The film opens showing a young Adelaide (Madison Curry) in 1986 at the funfair at Santa Cruz beach with her unhappy parents, after her dad had won her a Michael Jackson Thriller T-shirt (that reference proving more than topical). Adelaide wanders off on her own and has a terrifying experience that now as an adult, played by Lupita Nyong’o, leaves her full of anxieties when it comes to watching over her own children.
Black Panther star Winston Duke is her husband Gabe Wilson, and the Wilsons head off for a vacation at their lakehouse, with kids, Zora (Shahadi Wright Joseph) and younger brother Jason (Evan Alex).

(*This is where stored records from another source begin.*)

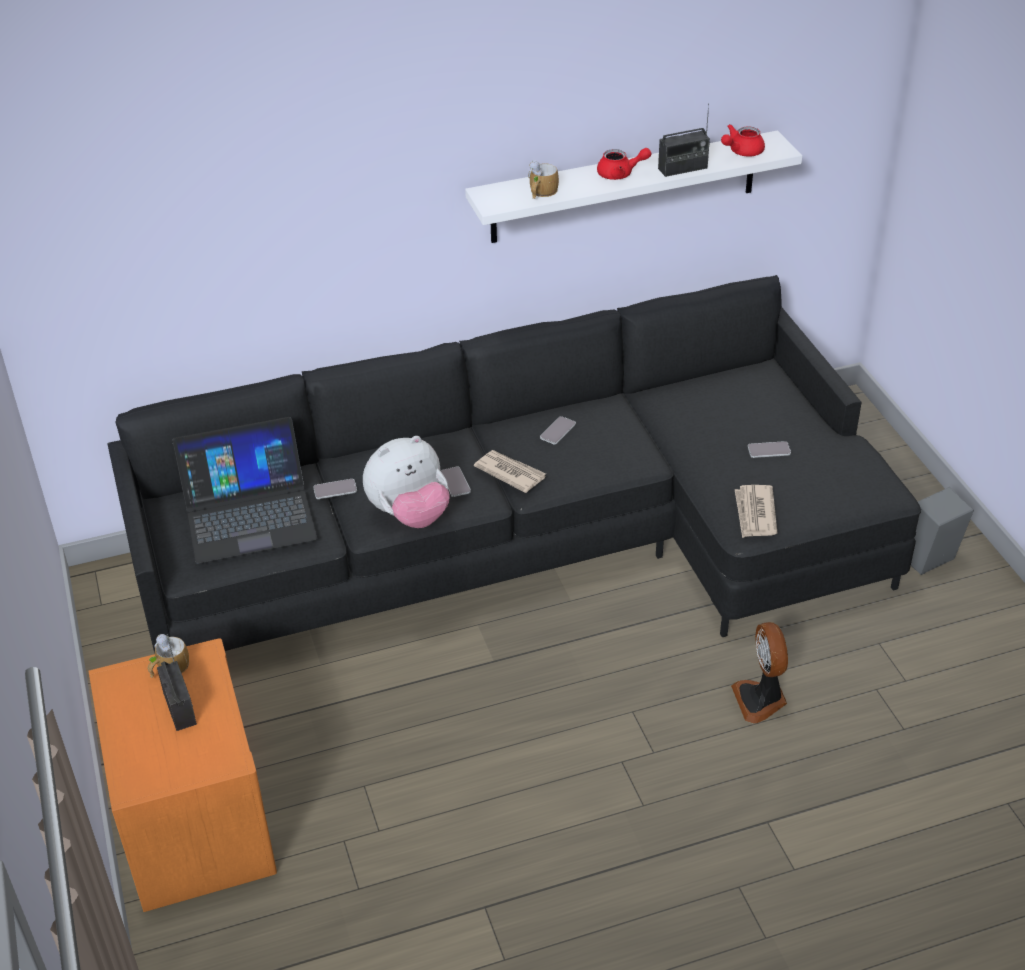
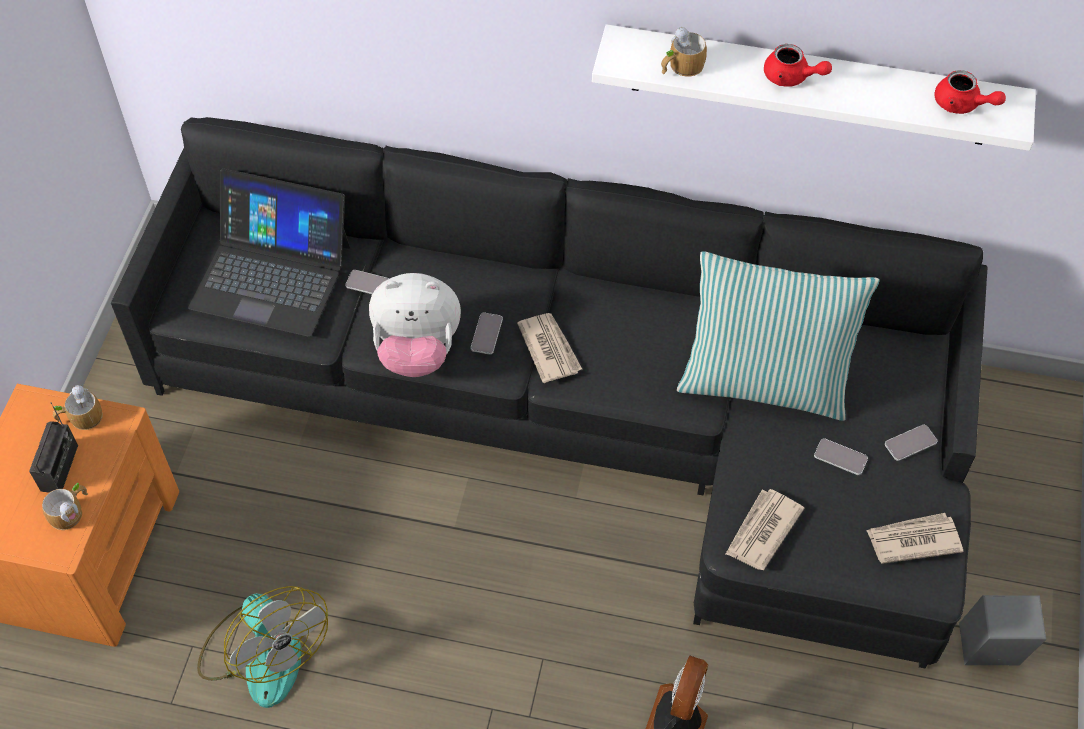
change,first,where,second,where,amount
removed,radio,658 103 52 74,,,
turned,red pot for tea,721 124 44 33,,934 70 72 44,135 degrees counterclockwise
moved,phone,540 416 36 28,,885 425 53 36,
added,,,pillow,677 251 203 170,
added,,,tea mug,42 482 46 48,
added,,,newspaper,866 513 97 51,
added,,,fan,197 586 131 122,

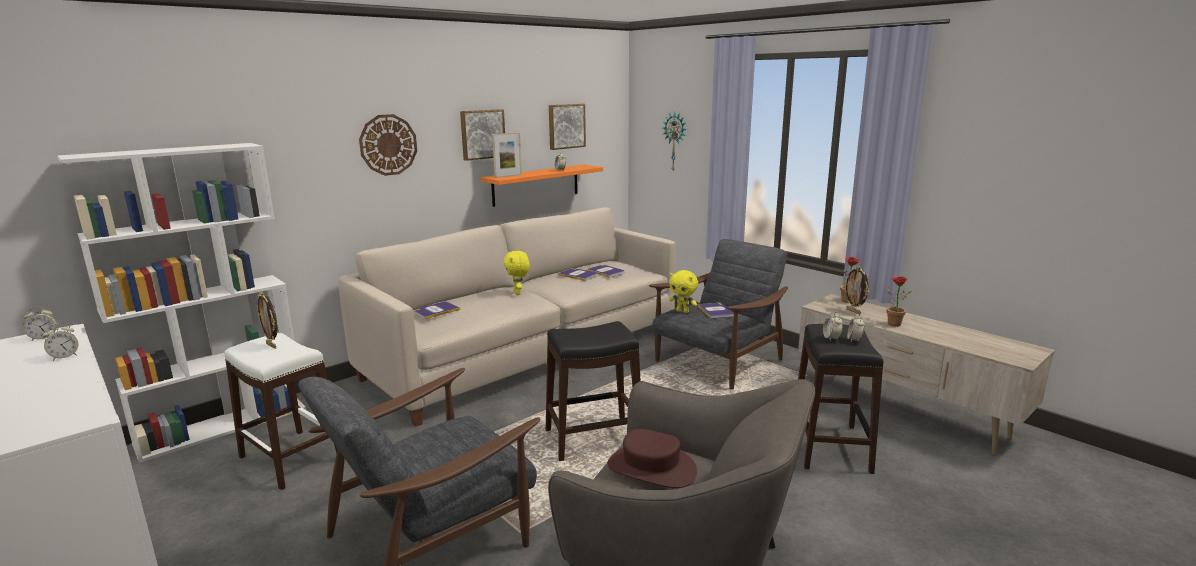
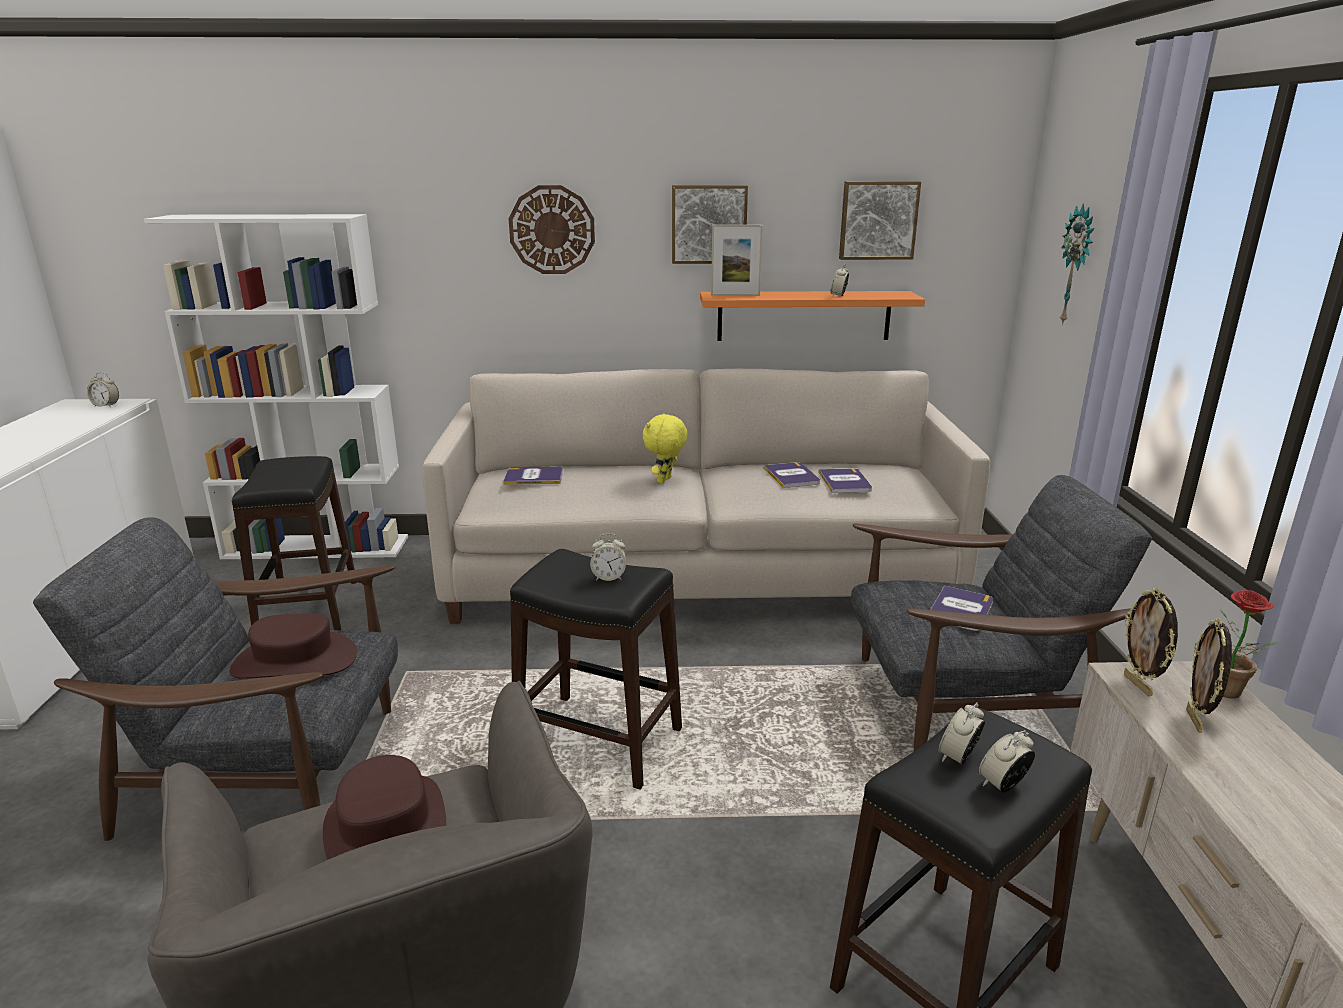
change,first,where,second,where,amount
removed,yellow cuddly toy,669 270 29 43,,,
removed,potted plant,886 276 26 51,,,
moved,photo frame,257 292 20 57,,1124 588 54 108,
moved,table clock,43 323 36 38,,590 533 36 48,
recoloured,white stool,224 333 114 157,blackish stool,232 456 124 175,
added,,,brownish clothing hat,229 614 128 65,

The family arrive at their quaint summer cabin, but Gabe is keen to head further down to the coast to meet their friends, the Tylers (Elisabeth Moss and Tim Heidecker), and their two girls. A nervy Adelaide vetos the idea before opening up about her repressed childhood experience.
One detail she remembers from that night is a strange man on the pier holding a sign with the biblical reference Jeremiah 11:11. And when she sees the same man on the drive to the beach after she gives in to her husband’s pleas, she begins to feel increasingly anxious.
On the beach, they’re reunited with their friends, but Gabe is bothered that their car is nicer and they have a bigger cabin, in that never satisfied way that typifies modern life, while a nervy Adelaide can't relax.
When Jason heads off to the bathroom alone, Adelaide almost loses her mind when she thinks he’s been taken. He stumbles into a man, stood still, dripping with blood and carrying a Jeremiah 11:11 sign. The rattled mum grabs him and the family head home. But it’s not long before they’re confronted by another strange occurrence; a family that looks exactly like them dressed in a red jumpsuits, standing in their driveway each with a pair of gold scissors.
Little explanation is given as to who these mysterious visitors are, allowing your worst fears to run wild. And only Adelaide’s doppelganger can speak, and even then, her words sound guttural, as if she’s not used to speaking.
The vacation turns into a bloodbath as the mum and her family fight to survive the invaders, featuring musical accompaniments from N.W.A. and The Beach Boys.
Peele focuses less on jump scares, and more on the horror, and humour, as the tension increases until your stomach is in knots, aided by suitably creepy music composed by Michael Abels.
Lupita’s performance is an absolute tour de force. As both Adelaide and her doppelganger, she artfully creates two different people, with the vocals and body language to go with it, you almost forget there is technology involved when they are in the same scene.
A special nod goes to the young actors who play her children, especially Shahadi, who are similarly strong in tough roles.
The movie constantly pushes back against familiar stereotypes, with Adelaide making the decisions to protect her children and daughter Zora proving to be equally good on defence.
Things become a lot clearer in the third act, however, it does include quite a clunky piece of exposition by Adelaide’s doppelganger which could have been better handled.
While not as instantly well executed as Get Out, Us is a must-see film that presents you with a terrifying vision of what it’s like to confront a monster who looks just like you.